Identifying the proteins that cause Dupuytren’s contracture
Disease - Dupuytren’s contracture
Lead applicant - Dr Elizabeth Laird (nee Canty)
Organisation - University of Liverpool
Type of grant - Invited Research Award
Status of grant - Active
Amount of the original award - £177,383
Start date - 1 May 2018
Reference - 21809
What are the aims of this research?
Collagen is a protein that is essential to help hold the body together. However, having too much collagen can cause the body's tissues to stiffen and thicken. Dupuytren's contracture occurs when the tissues in the palm of the hand thicken, causing one or more of the fingers to contract and bend into the palm. This research aims to understand how the proteins found to be present in the thickened tissue in Dupuytren's contracture cause the excess production of collagen in this condition.

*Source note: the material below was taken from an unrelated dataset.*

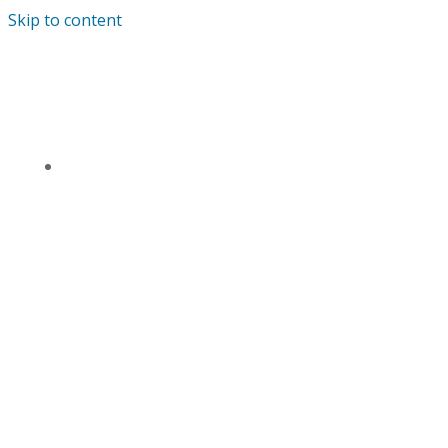
Skip to content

Why is this research important?
Previous research has found several key proteins called cytokines, to be present in samples of Dupuytren's tissue. In this project, the researchers want to understand if and how these proteins act to cause the excess production of collagen.
This study will obtain diseased and normal tissue from hand surgery donors and assess whole tissue samples as well as cells isolated from each tissue type. The researchers will compare the protein molecules present in all types of tissue. A sample of cells will be grown on a flat (2D) surface, such as a petri dish, and compared against donated tissue samples and cells grown in a 3D environment to form small ligaments and tendons. It is hoped that once understanding is improved, the researchers will be able to look at molecules that “turn off” these proteins, which may allow them to halt or reverse disease progression.
How will the findings benefit patients?
Currently, Dupuytren’s contracture can be treated using injections to break down the collagen or having surgery to remove the scarred tissue, however, these are not always successful as some of the collagen remains after injection and the condition often recurs in the patient after surgery. If this research is successful it could help lead towards further research that could provide a much-needed permanent treatment in an accessible, non-surgical form.